■ **Work to complete**: Duplicate the listing from the line that contains "Which series has" through the line that contains "1fd3b212a966…", inclusive, and give only those lines.

+++ Source data

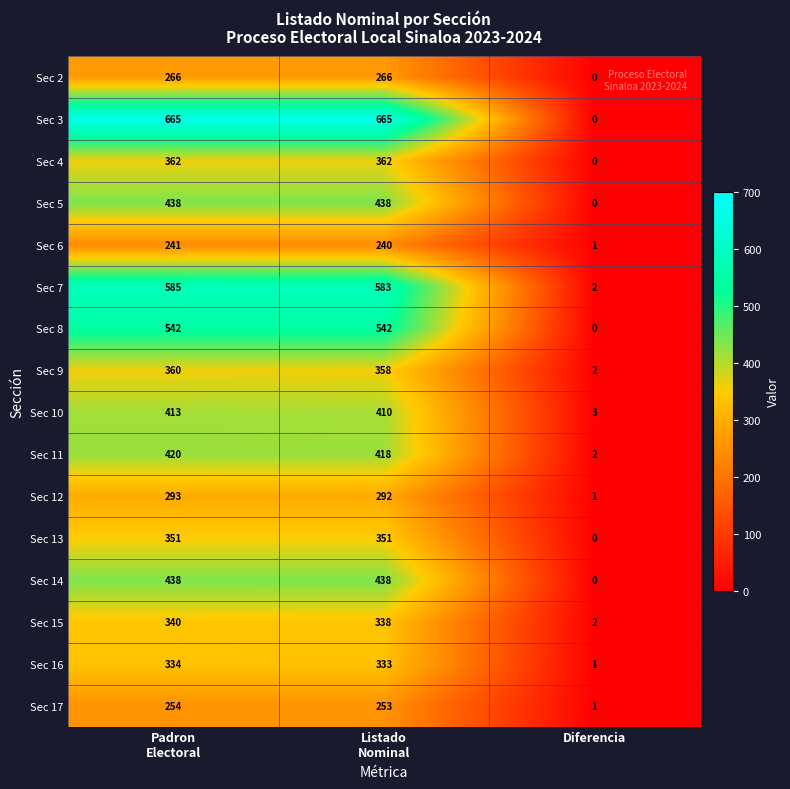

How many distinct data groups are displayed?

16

++++++
+++ Source data

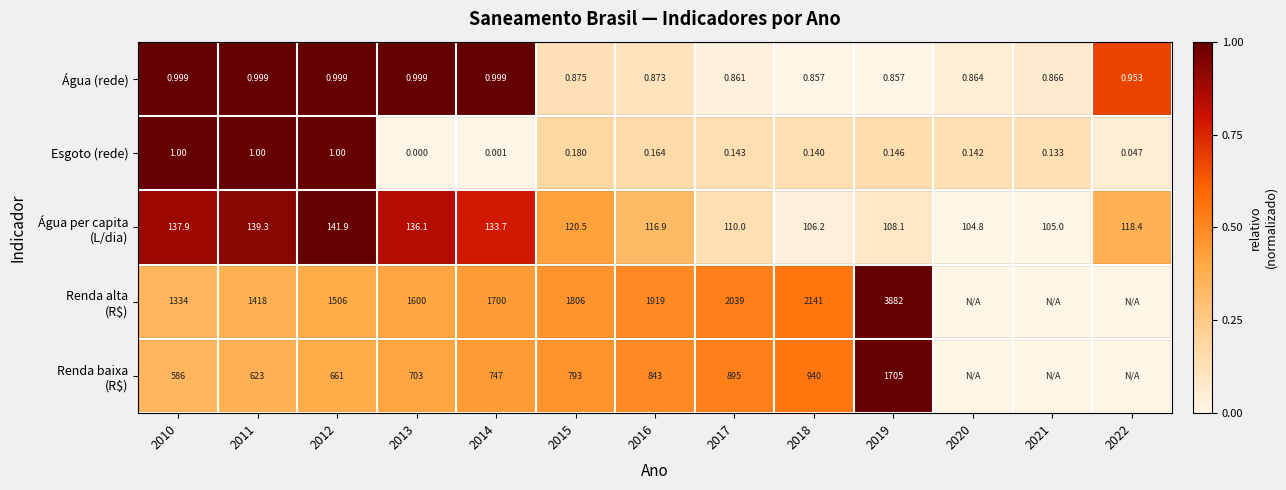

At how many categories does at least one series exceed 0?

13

++++++
+++ Source data

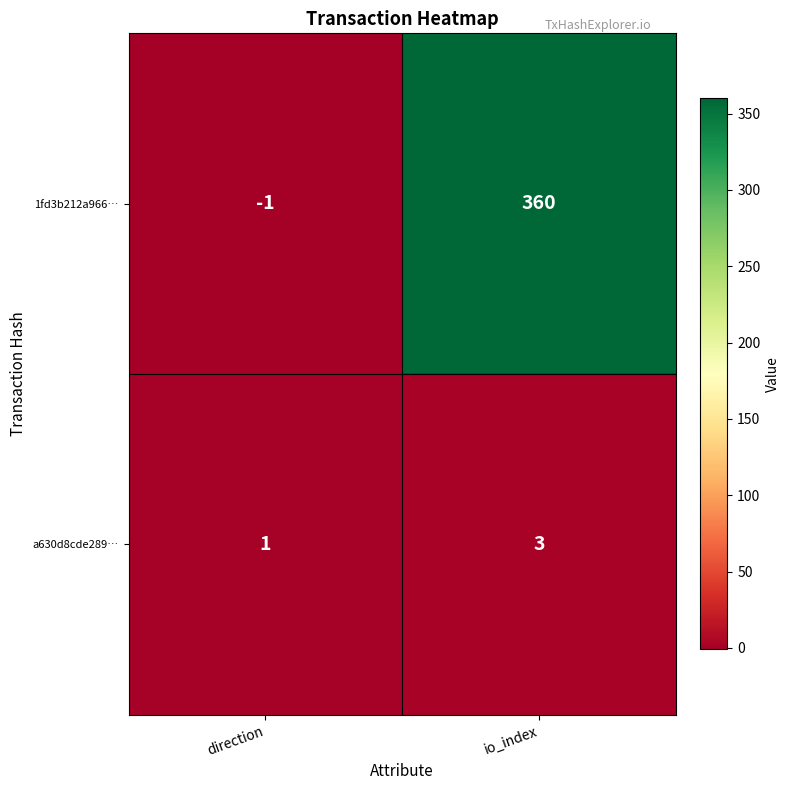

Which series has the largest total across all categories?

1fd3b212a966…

++++++

■ **Exercise output**:
Which series has the largest total across all categories?

1fd3b212a966…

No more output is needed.